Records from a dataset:
------------
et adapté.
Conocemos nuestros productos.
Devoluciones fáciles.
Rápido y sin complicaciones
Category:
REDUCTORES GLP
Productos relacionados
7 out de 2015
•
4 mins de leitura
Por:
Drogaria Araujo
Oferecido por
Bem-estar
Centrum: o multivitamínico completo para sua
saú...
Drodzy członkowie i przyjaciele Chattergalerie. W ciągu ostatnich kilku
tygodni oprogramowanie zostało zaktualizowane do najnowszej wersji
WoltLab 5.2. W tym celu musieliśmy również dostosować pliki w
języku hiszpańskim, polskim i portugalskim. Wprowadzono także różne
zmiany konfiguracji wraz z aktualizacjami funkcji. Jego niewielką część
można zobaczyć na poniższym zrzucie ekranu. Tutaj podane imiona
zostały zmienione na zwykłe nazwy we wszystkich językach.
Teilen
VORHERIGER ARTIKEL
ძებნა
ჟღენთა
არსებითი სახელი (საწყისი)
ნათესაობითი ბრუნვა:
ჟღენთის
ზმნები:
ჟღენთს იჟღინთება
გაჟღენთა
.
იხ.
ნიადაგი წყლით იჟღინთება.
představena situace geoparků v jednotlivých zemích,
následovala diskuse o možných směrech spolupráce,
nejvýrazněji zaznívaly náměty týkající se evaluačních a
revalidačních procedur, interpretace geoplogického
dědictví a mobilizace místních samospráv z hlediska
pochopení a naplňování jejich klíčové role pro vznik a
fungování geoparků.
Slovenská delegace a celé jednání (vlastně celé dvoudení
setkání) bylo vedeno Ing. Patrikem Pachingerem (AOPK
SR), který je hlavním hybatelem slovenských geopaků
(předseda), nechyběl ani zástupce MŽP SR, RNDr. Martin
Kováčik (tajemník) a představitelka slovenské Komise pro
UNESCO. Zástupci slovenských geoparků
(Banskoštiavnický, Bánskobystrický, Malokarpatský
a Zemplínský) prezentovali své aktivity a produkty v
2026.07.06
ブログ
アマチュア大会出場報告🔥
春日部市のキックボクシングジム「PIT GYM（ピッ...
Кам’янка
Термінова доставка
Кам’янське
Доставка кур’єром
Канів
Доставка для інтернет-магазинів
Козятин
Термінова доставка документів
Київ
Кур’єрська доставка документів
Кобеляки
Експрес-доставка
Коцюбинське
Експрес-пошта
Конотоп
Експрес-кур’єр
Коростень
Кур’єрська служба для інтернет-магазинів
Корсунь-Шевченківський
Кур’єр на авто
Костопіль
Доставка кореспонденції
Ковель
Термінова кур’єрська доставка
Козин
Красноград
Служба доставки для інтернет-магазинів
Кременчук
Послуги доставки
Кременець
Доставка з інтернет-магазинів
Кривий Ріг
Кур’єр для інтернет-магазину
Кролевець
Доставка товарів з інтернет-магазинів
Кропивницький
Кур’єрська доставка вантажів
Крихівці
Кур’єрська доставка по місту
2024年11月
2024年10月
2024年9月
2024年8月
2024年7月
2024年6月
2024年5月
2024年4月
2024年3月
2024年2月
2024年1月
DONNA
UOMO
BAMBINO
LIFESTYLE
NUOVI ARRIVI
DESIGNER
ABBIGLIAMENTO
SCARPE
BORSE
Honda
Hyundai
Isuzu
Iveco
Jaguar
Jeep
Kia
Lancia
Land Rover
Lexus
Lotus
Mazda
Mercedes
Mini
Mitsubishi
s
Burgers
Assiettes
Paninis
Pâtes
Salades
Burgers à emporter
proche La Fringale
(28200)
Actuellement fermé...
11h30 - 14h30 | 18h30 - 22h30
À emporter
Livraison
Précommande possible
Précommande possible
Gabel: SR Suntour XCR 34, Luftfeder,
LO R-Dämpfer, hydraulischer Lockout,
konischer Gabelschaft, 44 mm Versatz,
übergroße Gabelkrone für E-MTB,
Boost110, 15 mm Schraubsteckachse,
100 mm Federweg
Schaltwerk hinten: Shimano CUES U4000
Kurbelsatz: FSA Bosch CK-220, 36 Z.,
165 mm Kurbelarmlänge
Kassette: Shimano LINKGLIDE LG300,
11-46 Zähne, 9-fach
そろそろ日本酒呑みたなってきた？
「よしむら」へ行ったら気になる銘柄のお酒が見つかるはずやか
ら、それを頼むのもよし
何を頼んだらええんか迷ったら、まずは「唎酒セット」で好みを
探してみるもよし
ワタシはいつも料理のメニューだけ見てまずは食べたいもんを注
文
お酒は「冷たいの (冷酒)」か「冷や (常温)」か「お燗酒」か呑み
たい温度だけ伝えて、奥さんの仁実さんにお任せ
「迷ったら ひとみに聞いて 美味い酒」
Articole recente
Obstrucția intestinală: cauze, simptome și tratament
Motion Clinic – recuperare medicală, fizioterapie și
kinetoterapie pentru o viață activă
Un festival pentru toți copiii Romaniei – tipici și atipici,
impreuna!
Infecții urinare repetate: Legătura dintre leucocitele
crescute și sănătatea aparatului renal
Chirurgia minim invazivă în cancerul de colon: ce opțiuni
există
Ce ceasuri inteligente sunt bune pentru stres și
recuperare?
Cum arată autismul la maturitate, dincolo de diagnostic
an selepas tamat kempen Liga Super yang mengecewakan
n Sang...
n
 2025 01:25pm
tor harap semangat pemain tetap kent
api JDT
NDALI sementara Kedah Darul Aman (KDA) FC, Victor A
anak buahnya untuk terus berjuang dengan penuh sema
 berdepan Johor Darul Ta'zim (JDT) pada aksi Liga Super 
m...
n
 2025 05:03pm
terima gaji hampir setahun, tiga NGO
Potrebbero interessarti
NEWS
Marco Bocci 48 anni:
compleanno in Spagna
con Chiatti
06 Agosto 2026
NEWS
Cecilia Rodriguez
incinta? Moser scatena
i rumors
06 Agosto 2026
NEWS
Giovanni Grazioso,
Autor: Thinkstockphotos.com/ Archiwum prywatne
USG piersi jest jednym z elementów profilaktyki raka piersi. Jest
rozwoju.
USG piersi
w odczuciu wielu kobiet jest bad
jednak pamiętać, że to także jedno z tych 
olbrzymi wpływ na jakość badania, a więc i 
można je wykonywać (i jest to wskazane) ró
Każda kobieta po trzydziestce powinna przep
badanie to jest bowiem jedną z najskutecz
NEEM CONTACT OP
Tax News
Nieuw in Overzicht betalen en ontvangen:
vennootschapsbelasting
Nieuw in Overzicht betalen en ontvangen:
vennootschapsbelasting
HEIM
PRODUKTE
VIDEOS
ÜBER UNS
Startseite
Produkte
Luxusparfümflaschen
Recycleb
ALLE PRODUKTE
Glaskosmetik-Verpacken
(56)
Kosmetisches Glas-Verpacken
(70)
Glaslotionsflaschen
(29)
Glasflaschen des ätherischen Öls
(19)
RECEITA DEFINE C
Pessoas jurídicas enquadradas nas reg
------------
- **Problem**: Copy all of the data above line for line, changing nothing.

- **Problem solution**:
et adapté.
Conocemos nuestros productos.
Devoluciones fáciles.
Rápido y sin complicaciones
Category:
REDUCTORES GLP
Productos relacionados
7 out de 2015
•
4 mins de leitura
Por:
Drogaria Araujo
Oferecido por
Bem-estar
Centrum: o multivitamínico completo para sua
saú...
Drodzy członkowie i przyjaciele Chattergalerie. W ciągu ostatnich kilku
tygodni oprogramowanie zostało zaktualizowane do najnowszej wersji
WoltLab 5.2. W tym celu musieliśmy również dostosować pliki w
języku hiszpańskim, polskim i portugalskim. Wprowadzono także różne
zmiany konfiguracji wraz z aktualizacjami funkcji. Jego niewielką część
można zobaczyć na poniższym zrzucie ekranu. Tutaj podane imiona
zostały zmienione na zwykłe nazwy we wszystkich językach.
Teilen
VORHERIGER ARTIKEL
ძებნა
ჟღენთა
არსებითი სახელი (საწყისი)
ნათესაობითი ბრუნვა:
ჟღენთის
ზმნები:
ჟღენთს იჟღინთება
გაჟღენთა
.
იხ.
ნიადაგი წყლით იჟღინთება.
představena situace geoparků v jednotlivých zemích,
následovala diskuse o možných směrech spolupráce,
nejvýrazněji zaznívaly náměty týkající se evaluačních a
revalidačních procedur, interpretace geoplogického
dědictví a mobilizace místních samospráv z hlediska
pochopení a naplňování jejich klíčové role pro vznik a
fungování geoparků.
Slovenská delegace a celé jednání (vlastně celé dvoudení
setkání) bylo vedeno Ing. Patrikem Pachingerem (AOPK
SR), který je hlavním hybatelem slovenských geopaků
(předseda), nechyběl ani zástupce MŽP SR, RNDr. Martin
Kováčik (tajemník) a představitelka slovenské Komise pro
UNESCO. Zástupci slovenských geoparků
(Banskoštiavnický, Bánskobystrický, Malokarpatský
a Zemplínský) prezentovali své aktivity a produkty v
2026.07.06
ブログ
アマチュア大会出場報告🔥
春日部市のキックボクシングジム「PIT GYM（ピッ...
Кам’янка
Термінова доставка
Кам’янське
Доставка кур’єром
Канів
Доставка для інтернет-магазинів
Козятин
Термінова доставка документів
Київ
Кур’єрська доставка документів
Кобеляки
Експрес-доставка
Коцюбинське
Експрес-пошта
Конотоп
Експрес-кур’єр
Коростень
Кур’єрська служба для інтернет-магазинів
Корсунь-Шевченківський
Кур’єр на авто
Костопіль
Доставка кореспонденції
Ковель
Термінова кур’єрська доставка
Козин
Красноград
Служба доставки для інтернет-магазинів
Кременчук
Послуги доставки
Кременець
Доставка з інтернет-магазинів
Кривий Ріг
Кур’єр для інтернет-магазину
Кролевець
Доставка товарів з інтернет-магазинів
Кропивницький
Кур’єрська доставка вантажів
Крихівці
Кур’єрська доставка по місту
2024年11月
2024年10月
2024年9月
2024年8月
2024年7月
2024年6月
2024年5月
2024年4月
2024年3月
2024年2月
2024年1月
DONNA
UOMO
BAMBINO
LIFESTYLE
NUOVI ARRIVI
DESIGNER
ABBIGLIAMENTO
SCARPE
BORSE
Honda
Hyundai
Isuzu
Iveco
Jaguar
Jeep
Kia
Lancia
Land Rover
Lexus
Lotus
Mazda
Mercedes
Mini
Mitsubishi
s
Burgers
Assiettes
Paninis
Pâtes
Salades
Burgers à emporter
proche La Fringale
(28200)
Actuellement fermé...
11h30 - 14h30 | 18h30 - 22h30
À emporter
Livraison
Précommande possible
Précommande possible
Gabel: SR Suntour XCR 34, Luftfeder,
LO R-Dämpfer, hydraulischer Lockout,
konischer Gabelschaft, 44 mm Versatz,
übergroße Gabelkrone für E-MTB,
Boost110, 15 mm Schraubsteckachse,
100 mm Federweg
Schaltwerk hinten: Shimano CUES U4000
Kurbelsatz: FSA Bosch CK-220, 36 Z.,
165 mm Kurbelarmlänge
Kassette: Shimano LINKGLIDE LG300,
11-46 Zähne, 9-fach
そろそろ日本酒呑みたなってきた？
「よしむら」へ行ったら気になる銘柄のお酒が見つかるはずやか
ら、それを頼むのもよし
何を頼んだらええんか迷ったら、まずは「唎酒セット」で好みを
探してみるもよし
ワタシはいつも料理のメニューだけ見てまずは食べたいもんを注
文
お酒は「冷たいの (冷酒)」か「冷や (常温)」か「お燗酒」か呑み
たい温度だけ伝えて、奥さんの仁実さんにお任せ
「迷ったら ひとみに聞いて 美味い酒」
Articole recente
Obstrucția intestinală: cauze, simptome și tratament
Motion Clinic – recuperare medicală, fizioterapie și
kinetoterapie pentru o viață activă
Un festival pentru toți copiii Romaniei – tipici și atipici,
impreuna!
Infecții urinare repetate: Legătura dintre leucocitele
crescute și sănătatea aparatului renal
Chirurgia minim invazivă în cancerul de colon: ce opțiuni
există
Ce ceasuri inteligente sunt bune pentru stres și
recuperare?
Cum arată autismul la maturitate, dincolo de diagnostic
an selepas tamat kempen Liga Super yang mengecewakan
n Sang...
n
 2025 01:25pm
tor harap semangat pemain tetap kent
api JDT
NDALI sementara Kedah Darul Aman (KDA) FC, Victor A
anak buahnya untuk terus berjuang dengan penuh sema
 berdepan Johor Darul Ta'zim (JDT) pada aksi Liga Super 
m...
n
 2025 05:03pm
terima gaji hampir setahun, tiga NGO
Potrebbero interessarti
NEWS
Marco Bocci 48 anni:
compleanno in Spagna
con Chiatti
06 Agosto 2026
NEWS
Cecilia Rodriguez
incinta? Moser scatena
i rumors
06 Agosto 2026
NEWS
Giovanni Grazioso,
Autor: Thinkstockphotos.com/ Archiwum prywatne
USG piersi jest jednym z elementów profilaktyki raka piersi. Jest
rozwoju.
USG piersi
w odczuciu wielu kobiet jest bad
jednak pamiętać, że to także jedno z tych 
olbrzymi wpływ na jakość badania, a więc i 
można je wykonywać (i jest to wskazane) ró
Każda kobieta po trzydziestce powinna przep
badanie to jest bowiem jedną z najskutecz
NEEM CONTACT OP
Tax News
Nieuw in Overzicht betalen en ontvangen:
vennootschapsbelasting
Nieuw in Overzicht betalen en ontvangen:
vennootschapsbelasting
HEIM
PRODUKTE
VIDEOS
ÜBER UNS
Startseite
Produkte
Luxusparfümflaschen
Recycleb
ALLE PRODUKTE
Glaskosmetik-Verpacken
(56)
Kosmetisches Glas-Verpacken
(70)
Glaslotionsflaschen
(29)
Glasflaschen des ätherischen Öls
(19)
RECEITA DEFINE C
Pessoas jurídicas enquadradas nas reg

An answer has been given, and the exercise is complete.